9. Telif ve Tercüme Dairesi

Millî Eğitim işlerinin önemli bir bölümünü teşkil eden okul ders kitaplarının hazırlanmasında daha verimli bir çalışma sağlanabilmesi için, 1866 yılında Maârif Nezareti bünyesinde, Telif ve Tercüme Dairesi adı ile yeni bir organ kuruldu.

1870 yılında hazırlanan Telif ve Tercüme Nizamnamesi ile, ilkokullara ait ders kitapları yazdırılması işinin bir şartname ile belirlenmesi ve gazetelerde yayınlanarak yarışma yoluyla kitap yazdırılması hükmü getirildi. 35. mad.den oluşan bu yönetmelik, getirdiği yeni hükümler bakımından Eğitim Tarihimizde telif ve tercüme işler için ilk önemli belgedir (Özalp ve Ataünal,1977:8).

10. Meclis-i Kebir-i Maârif

Maârif Nezareti’nin Merkez ve Taşra Teşkilâtını ve işleyişini kanuni bir statüye kavuşturan 1869 tarihli Maârif-i Umûmiye Nizamnamesi ile Maârif Nâzırı’nın başkanlığında ilmî ve idarî olmak üzere, iki daireye ayrılan Meclis-i Kebir-i Maârif kuruldu. Osmanlı Devleti’nin son günlerine kadar, kadrosu ve yetkileri, zaman daraltılıp genişletilerek devam eden düzenleme organlarının temelini, bu Meclis teşkil etmiştir.

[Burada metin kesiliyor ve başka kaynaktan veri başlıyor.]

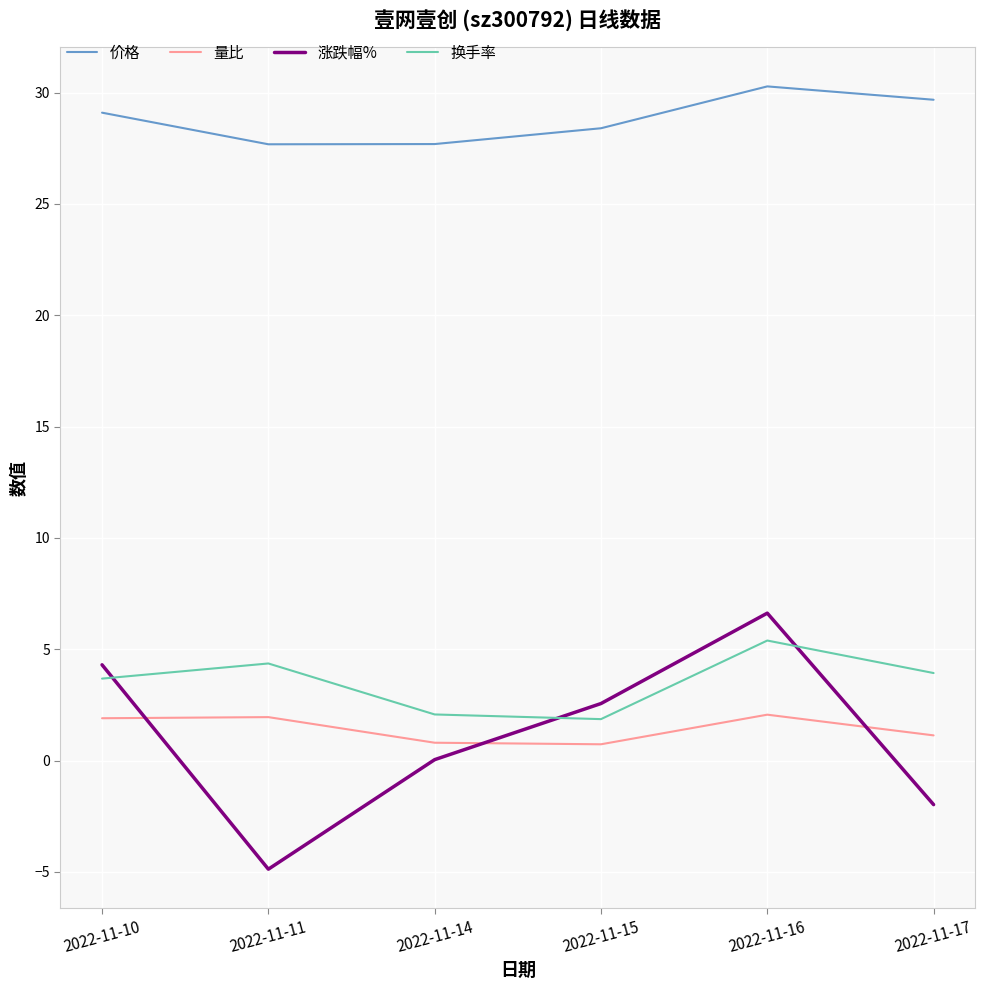

What are all the series names shown in the legend?

价格, 量比, 涨跌幅%, 换手率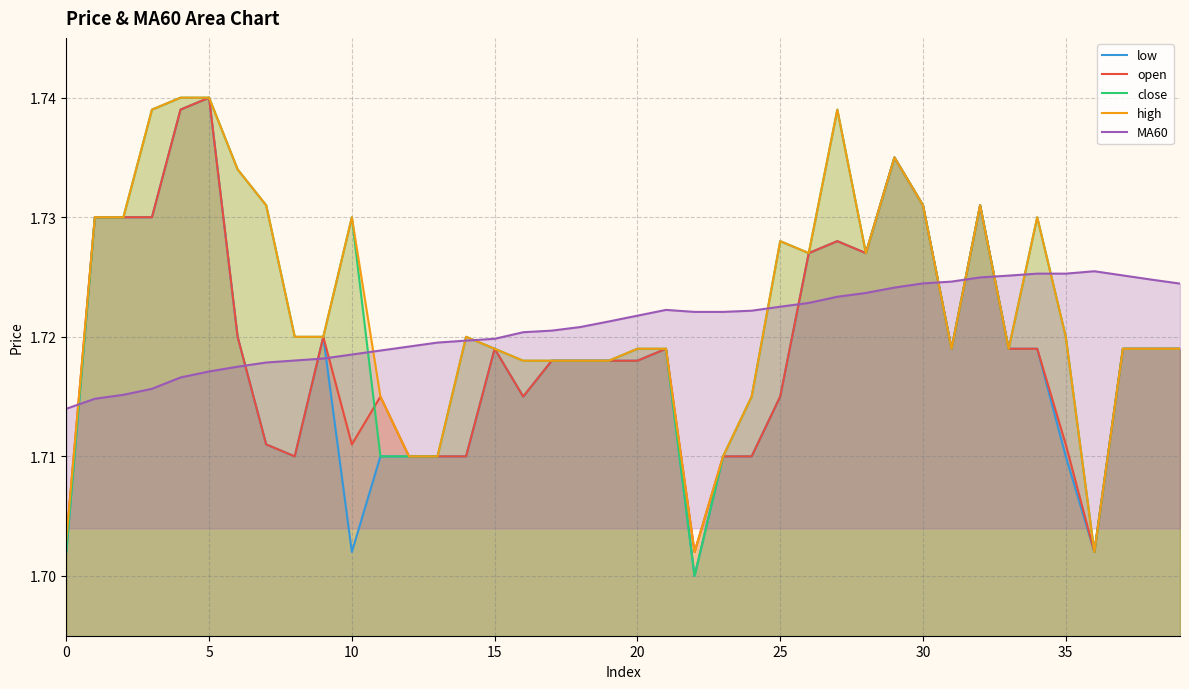

In close, how many points are lower than both neighbors (excluding endpoints)?

6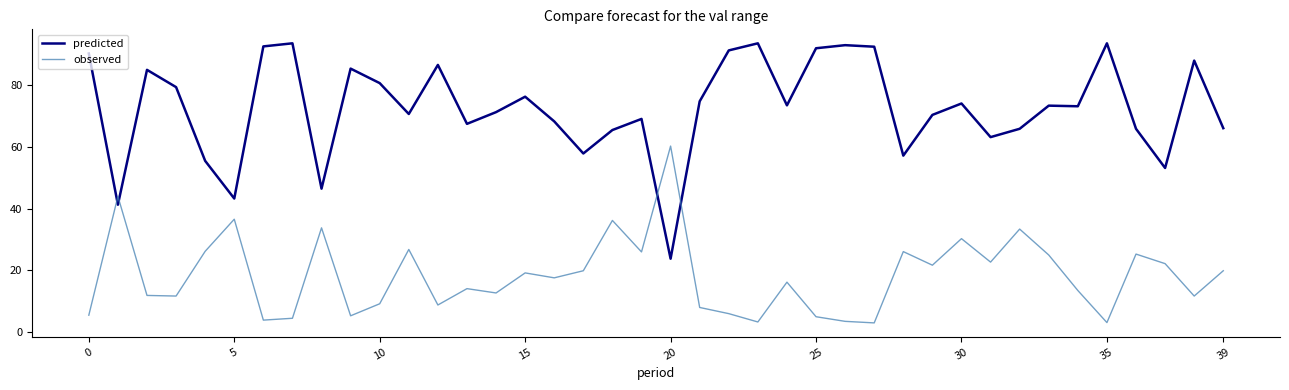

After their last crossing, which series has the higher values: predicted or observed?

predicted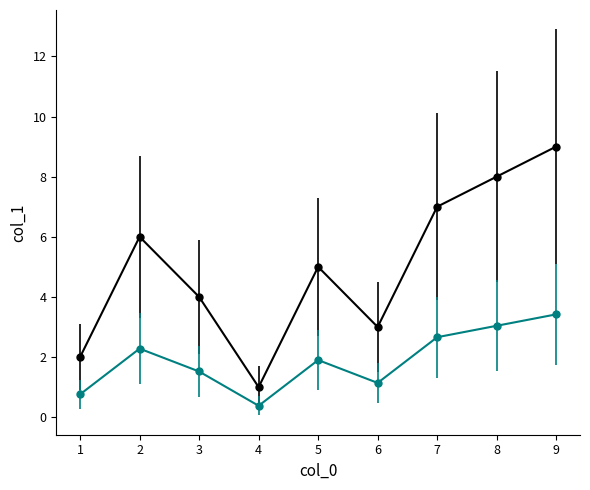

At which category is the sum across all series the highest?

9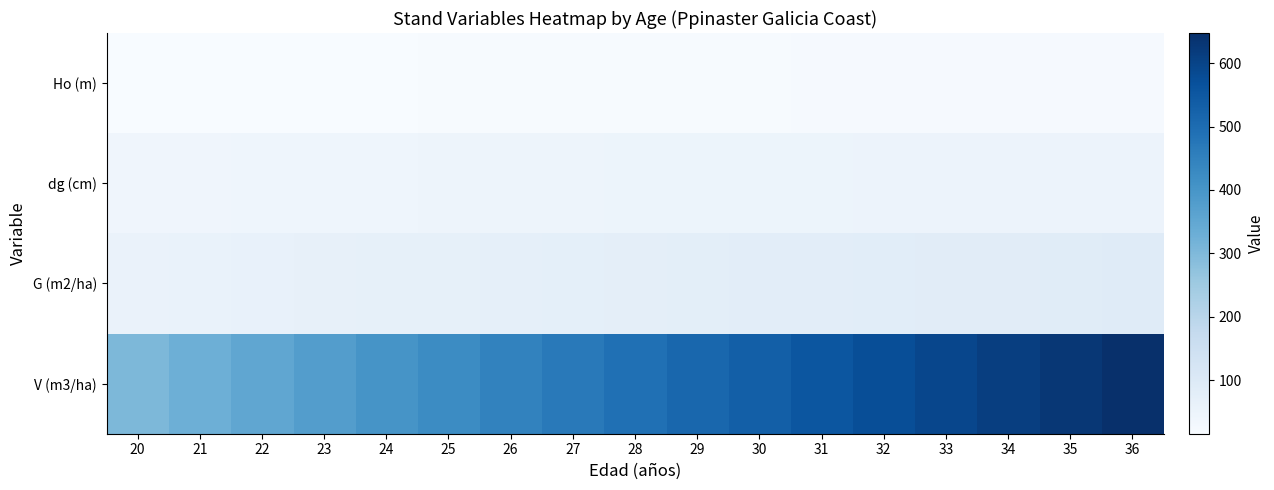

Rank the series by their maximum value, from lowest to highest.

Ho (m), dg (cm), G (m2/ha), V (m3/ha)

Vilayetlerde Meclis-i Kebir-i Maârif’in icra organı olmak üzere, Maârif Müdürünün başkınlığında birer Maârif Meclisi kurulmuştur.

1869 tarihli Nizamname’nin hazırlanmasında Osmanlı Eğitim Sistemi’nin Batı Ülkeleri örneklerine göre örgütlenmesi esasının kabul edildiği görülmektedir.